--- Information supplied Enclosed Below ---

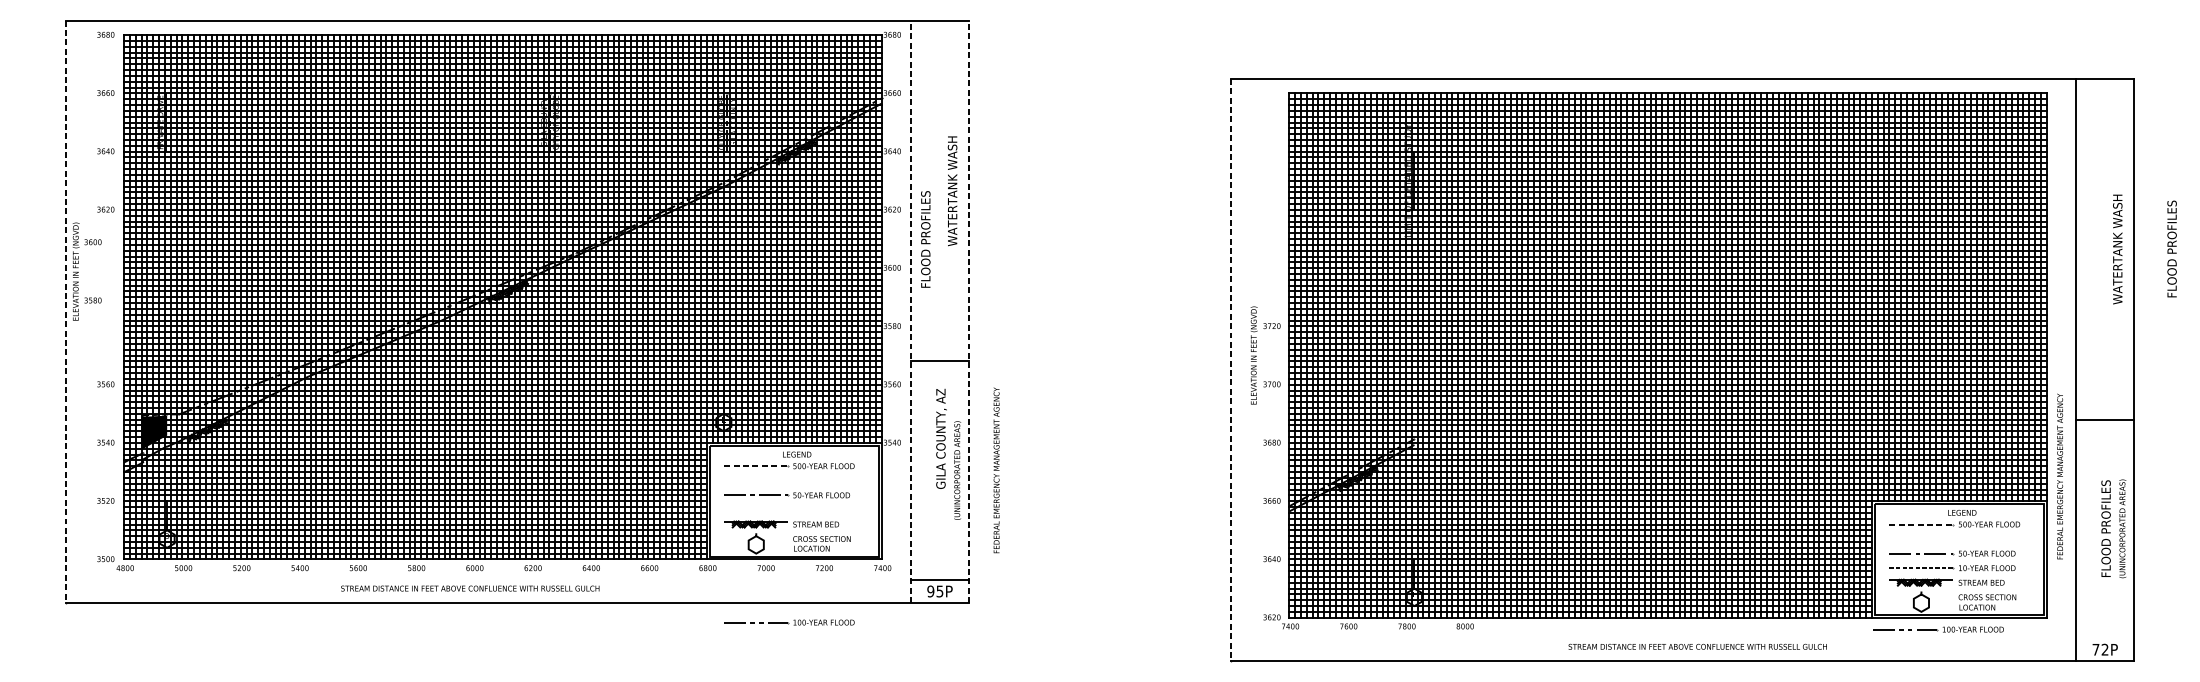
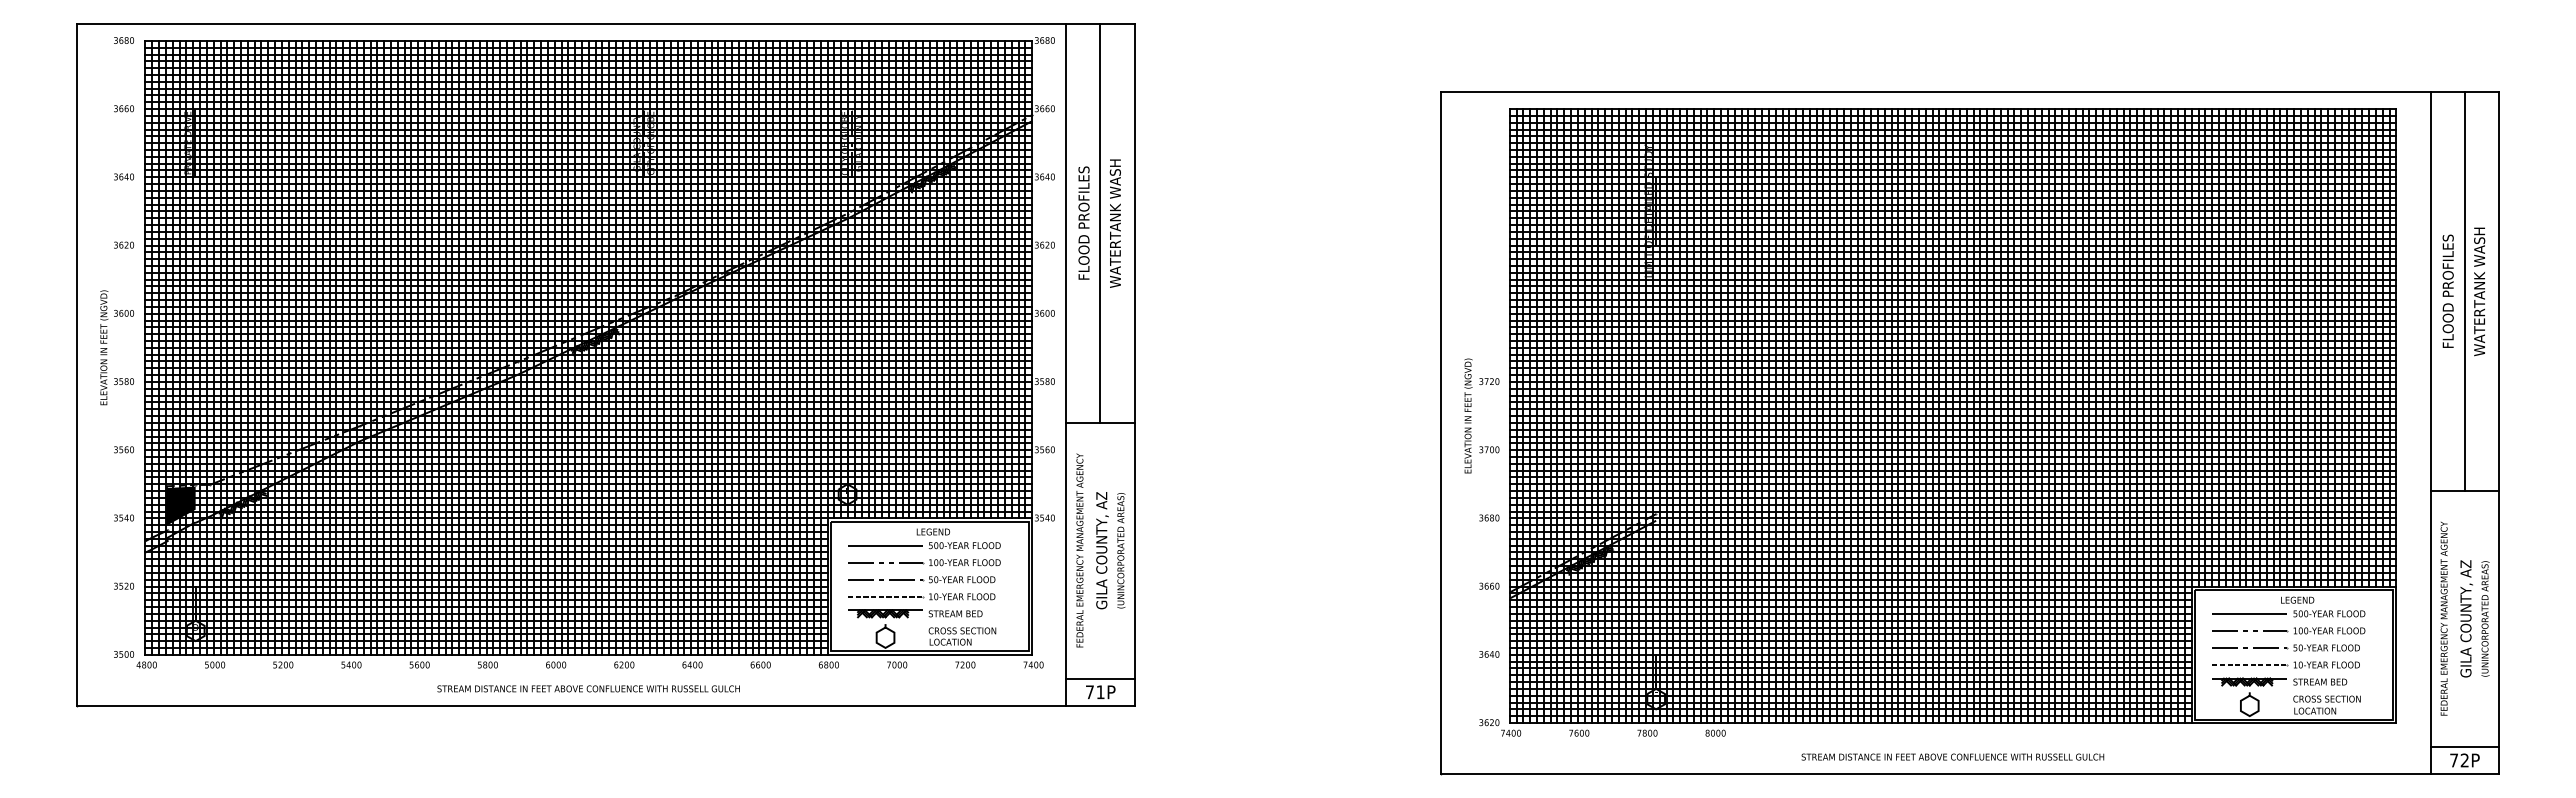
line: (939, 190) -> (1100, 222), added
text: (925, 238) -> (1083, 222), moved
text: (2171, 248) -> (2447, 290), moved
line: (2104, 249) -> (2464, 291), added
text: (87, 271) -> (117, 347), moved
line: (910, 311) -> (1066, 364), dashed -> solid
line: (968, 311) -> (1134, 364), dashed -> solid
line: (66, 312) -> (77, 365), dashed -> solid
line: (1231, 370) -> (1441, 433), dashed -> solid
text: (941, 438) -> (1102, 550), moved
line: (757, 466) -> (886, 545), dashed -> solid
text: (996, 470) -> (1079, 550), moved
text: (2059, 476) -> (2443, 618), moved
part: (786, 509) -> (921, 596), added
line: (1922, 524) -> (2250, 613), dashed -> solid
text: (2106, 528) -> (2466, 618), FLOOD PROFILES -> GILA COUNTY, AZ
text: (470, 588) -> (588, 688), moved
text: (934, 591) -> (1094, 692), 95P -> 71P
part: (789, 622) -> (924, 562), moved
part: (1938, 629) -> (2288, 630), moved
line: (2104, 637) -> (2464, 746), added
text: (1697, 646) -> (1952, 756), moved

--- End of Enclosed Information supplied ---

> Task description: Please return all lines above in which the string "dashed" is found.

> Written response:
line: (910, 311) -> (1066, 364), dashed -> solid
line: (968, 311) -> (1134, 364), dashed -> solid
line: (66, 312) -> (77, 365), dashed -> solid
line: (1231, 370) -> (1441, 433), dashed -> solid
line: (757, 466) -> (886, 545), dashed -> solid
line: (1922, 524) -> (2250, 613), dashed -> solid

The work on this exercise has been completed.